Data to process:
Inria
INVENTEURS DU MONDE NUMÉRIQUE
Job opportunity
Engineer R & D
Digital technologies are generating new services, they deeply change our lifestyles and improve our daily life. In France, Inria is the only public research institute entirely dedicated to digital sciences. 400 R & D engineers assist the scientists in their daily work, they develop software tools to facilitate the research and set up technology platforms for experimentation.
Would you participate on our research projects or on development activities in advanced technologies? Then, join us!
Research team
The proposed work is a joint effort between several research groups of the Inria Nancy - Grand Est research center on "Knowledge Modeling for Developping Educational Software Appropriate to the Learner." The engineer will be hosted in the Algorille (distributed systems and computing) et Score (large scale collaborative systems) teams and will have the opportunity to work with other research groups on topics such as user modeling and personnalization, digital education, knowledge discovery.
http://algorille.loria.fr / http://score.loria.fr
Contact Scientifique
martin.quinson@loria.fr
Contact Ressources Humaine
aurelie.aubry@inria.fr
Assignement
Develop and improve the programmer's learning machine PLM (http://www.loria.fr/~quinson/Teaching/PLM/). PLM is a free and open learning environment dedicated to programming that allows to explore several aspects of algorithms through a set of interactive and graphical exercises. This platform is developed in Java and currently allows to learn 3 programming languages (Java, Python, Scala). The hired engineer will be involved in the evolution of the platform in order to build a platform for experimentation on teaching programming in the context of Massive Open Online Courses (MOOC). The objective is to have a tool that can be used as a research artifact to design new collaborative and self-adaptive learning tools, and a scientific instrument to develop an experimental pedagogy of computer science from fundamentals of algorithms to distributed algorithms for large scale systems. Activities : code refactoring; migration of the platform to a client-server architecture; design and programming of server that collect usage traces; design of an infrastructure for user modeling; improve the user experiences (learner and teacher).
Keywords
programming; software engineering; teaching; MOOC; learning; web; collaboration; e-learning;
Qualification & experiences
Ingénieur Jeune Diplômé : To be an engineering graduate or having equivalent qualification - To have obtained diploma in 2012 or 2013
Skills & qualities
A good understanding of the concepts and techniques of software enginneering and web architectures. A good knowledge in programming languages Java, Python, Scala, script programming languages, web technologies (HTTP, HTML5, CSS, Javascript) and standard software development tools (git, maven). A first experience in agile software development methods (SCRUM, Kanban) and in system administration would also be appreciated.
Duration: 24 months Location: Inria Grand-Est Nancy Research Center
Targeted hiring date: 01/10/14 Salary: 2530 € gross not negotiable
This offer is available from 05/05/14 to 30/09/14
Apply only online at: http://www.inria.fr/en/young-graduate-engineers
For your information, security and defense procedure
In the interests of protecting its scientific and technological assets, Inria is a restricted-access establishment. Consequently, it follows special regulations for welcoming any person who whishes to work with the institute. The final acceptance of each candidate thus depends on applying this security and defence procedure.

Action item:
From the data above, reproduce word for word the lines running from the line with "Ingénieur Jeune Diplômé" to the line with "A good understanding", ends included.

Result for this task:
Ingénieur Jeune Diplômé : To be an engineering graduate or having equivalent qualification - To have obtained diploma in 2012 or 2013
Skills & qualities
A good understanding of the concepts and techniques of software enginneering and web architectures. A good knowledge in programming languages Java, Python, Scala, script programming languages, web technologies (HTTP, HTML5, CSS, Javascript) and standard software development tools (git, maven). A first experience in agile software development methods (SCRUM, Kanban) and in system administration would also be appreciated.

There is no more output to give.